The party game will be a snake piñata to commemorate Saint Patrick driving the snakes out of Ireland. Yes, I know he didn’t actually do that and that the snakes are druids or pagans or whatever and it’s all some big allegory JUST HIT THE PIÑATA, ALL RIGHT?! YOU THINK YOU’RE BETTAH THAN ME?!
New Year’s Eve
New Year’s Eve is the holiday that needs an “anti” party. Girls started doing anti-Valentine’s in protest of the outlandish expectations of that day, but for my money, NYE is the worst of the high-pressure, forced-fun offenders. Plus, champagne is the devil’s work and even the expensive stuff makes me weepy and bloated.
This imaginary event is not catered, valeted, or overly planned. Come over in sweats and slippers. If you don’t have any, I can provide them, not because I bought them in preparation, but because I love sweats and slippers and I happen to own enough to outfit a small, very comfortable army. No makeup, no champagne, no “You’re leaving already?” good-bye guilt, and absolutely NO glitter. There will be Jenga, jigsaw puzzles, wine, whatever I have in my fridge (condiments and an empty Brita), maybe a stand-up special on Netflix, and hopefully some decent gossip about whoever didn’t make it. I don’t know what we’ll do at midnight, because there will be no countdown. And if you’re cool with me falling asleep mid-party, you can stay as long as you want.
Thanksgiving
I adore an “Orphans’ Thanksgiving.” I love my family, but Thanksgiving with friends feels awesome because I grew up watching TV shows about people who seemed to have no connections outside of their friend group, office, or community college.

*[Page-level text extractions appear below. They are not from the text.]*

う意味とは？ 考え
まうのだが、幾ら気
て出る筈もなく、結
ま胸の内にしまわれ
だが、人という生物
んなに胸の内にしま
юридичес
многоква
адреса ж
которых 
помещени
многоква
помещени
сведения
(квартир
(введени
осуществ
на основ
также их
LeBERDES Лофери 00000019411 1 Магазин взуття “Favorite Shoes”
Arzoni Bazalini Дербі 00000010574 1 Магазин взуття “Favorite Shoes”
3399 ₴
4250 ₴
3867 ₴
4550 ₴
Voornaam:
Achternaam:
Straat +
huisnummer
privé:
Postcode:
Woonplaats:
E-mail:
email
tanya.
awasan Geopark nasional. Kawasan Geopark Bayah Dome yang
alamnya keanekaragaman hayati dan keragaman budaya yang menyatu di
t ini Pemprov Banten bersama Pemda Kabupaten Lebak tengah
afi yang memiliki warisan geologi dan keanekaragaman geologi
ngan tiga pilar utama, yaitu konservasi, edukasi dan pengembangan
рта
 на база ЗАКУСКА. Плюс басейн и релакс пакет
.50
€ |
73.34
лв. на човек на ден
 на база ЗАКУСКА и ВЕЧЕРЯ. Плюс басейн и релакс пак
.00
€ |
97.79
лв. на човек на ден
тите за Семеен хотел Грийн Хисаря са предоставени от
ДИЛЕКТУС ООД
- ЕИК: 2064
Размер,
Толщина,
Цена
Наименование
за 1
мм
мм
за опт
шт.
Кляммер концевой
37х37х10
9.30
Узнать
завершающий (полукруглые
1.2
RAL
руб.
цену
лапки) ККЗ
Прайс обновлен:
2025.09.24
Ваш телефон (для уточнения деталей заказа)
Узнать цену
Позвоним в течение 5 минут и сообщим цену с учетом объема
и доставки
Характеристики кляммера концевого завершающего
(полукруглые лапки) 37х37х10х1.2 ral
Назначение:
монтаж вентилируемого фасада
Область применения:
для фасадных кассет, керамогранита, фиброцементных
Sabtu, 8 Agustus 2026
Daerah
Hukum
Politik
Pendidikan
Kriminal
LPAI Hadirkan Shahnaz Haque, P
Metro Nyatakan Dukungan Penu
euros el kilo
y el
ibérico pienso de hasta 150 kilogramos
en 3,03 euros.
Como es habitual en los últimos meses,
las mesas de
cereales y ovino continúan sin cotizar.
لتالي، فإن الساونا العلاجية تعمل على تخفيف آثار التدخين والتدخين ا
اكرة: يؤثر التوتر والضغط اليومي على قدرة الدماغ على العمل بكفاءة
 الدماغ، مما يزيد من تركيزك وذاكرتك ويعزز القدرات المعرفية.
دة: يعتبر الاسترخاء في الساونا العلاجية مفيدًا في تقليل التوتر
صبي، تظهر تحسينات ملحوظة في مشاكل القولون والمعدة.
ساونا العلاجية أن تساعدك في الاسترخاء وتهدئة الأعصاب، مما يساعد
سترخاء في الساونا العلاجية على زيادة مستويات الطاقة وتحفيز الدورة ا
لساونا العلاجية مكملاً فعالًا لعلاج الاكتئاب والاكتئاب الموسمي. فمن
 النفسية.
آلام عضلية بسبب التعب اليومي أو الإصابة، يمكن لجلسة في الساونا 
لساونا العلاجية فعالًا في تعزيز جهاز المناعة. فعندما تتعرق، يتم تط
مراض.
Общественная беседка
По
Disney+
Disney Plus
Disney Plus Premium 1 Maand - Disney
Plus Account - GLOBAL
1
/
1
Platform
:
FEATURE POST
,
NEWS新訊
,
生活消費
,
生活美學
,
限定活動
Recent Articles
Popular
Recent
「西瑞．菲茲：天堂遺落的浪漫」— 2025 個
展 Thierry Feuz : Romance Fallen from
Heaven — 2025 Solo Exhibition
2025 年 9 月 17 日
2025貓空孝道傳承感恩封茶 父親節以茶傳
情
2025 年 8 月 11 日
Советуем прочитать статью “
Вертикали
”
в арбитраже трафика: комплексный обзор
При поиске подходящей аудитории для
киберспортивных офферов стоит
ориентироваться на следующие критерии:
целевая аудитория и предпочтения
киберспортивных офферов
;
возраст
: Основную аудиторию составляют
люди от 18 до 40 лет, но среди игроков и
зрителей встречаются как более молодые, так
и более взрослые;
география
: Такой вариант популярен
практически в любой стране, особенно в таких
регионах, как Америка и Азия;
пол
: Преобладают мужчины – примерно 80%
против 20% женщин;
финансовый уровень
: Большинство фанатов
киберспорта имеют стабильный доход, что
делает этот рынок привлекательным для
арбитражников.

The magic comes from the “playing house” quality that makes you feel more grown-up and more childlike simultaneously.
In my dream version the menu is as follows:
Dinner
Individual Cranberry Baked Brie Puff Pastries
Brussels Sprouts with Caramelized Onions and Crispy Bacon
Fried Mac-and-Cheese Balls with Truffle Oil
Buttery Jalapeño Cornbread
Lobster Mashed Potatoes
Garlic-and-Herb-Stuffed Mushrooms
Roasted Butternut Squash with Maple-Glazed Pecans
Prosciutto-Wrapped Asparagus Spears
Cranberry Sauce Out of the Can
Turkey, I Guess
Desserts
Pumpkin Crème Brûlée
Pumpkin Cake with Honey Cream Cheese Frosting
Pumpkin Cheesecake Bars
Pumpkin Whoopie Pies
Pumpkin Swiss Roll
Pumpkin Pie
I will defend pumpkin until the day I die. It’s delicious. It’s healthy. I don’t understand the backlash. How did pumpkin become this embarrassing thing to love but bacon is still the cool flavor to add to everything? I don’t have anything against bacon; just don’t come after pumpkin like it’s a crime to love an American staple.
Activities will include pretending to help in the kitchen, watching the Macy’s Thanksgiving Day Parade, and saying you’re so full you’re going to throw up, then waiting ten minutes and getting more pie.
Once the sun has been down for a couple hours the Christmas season is technically upon us and it’s time for the first Harry Potter marathon of the year, starting with film number three (because, obviously) and ending with film five, when the filthy casuals are allowed to go home. The hard-cores can sleep at my place and in the morning we will finish films six, seven, and seven-but-where-stuff-happens. Pumpkin pie for breakfast.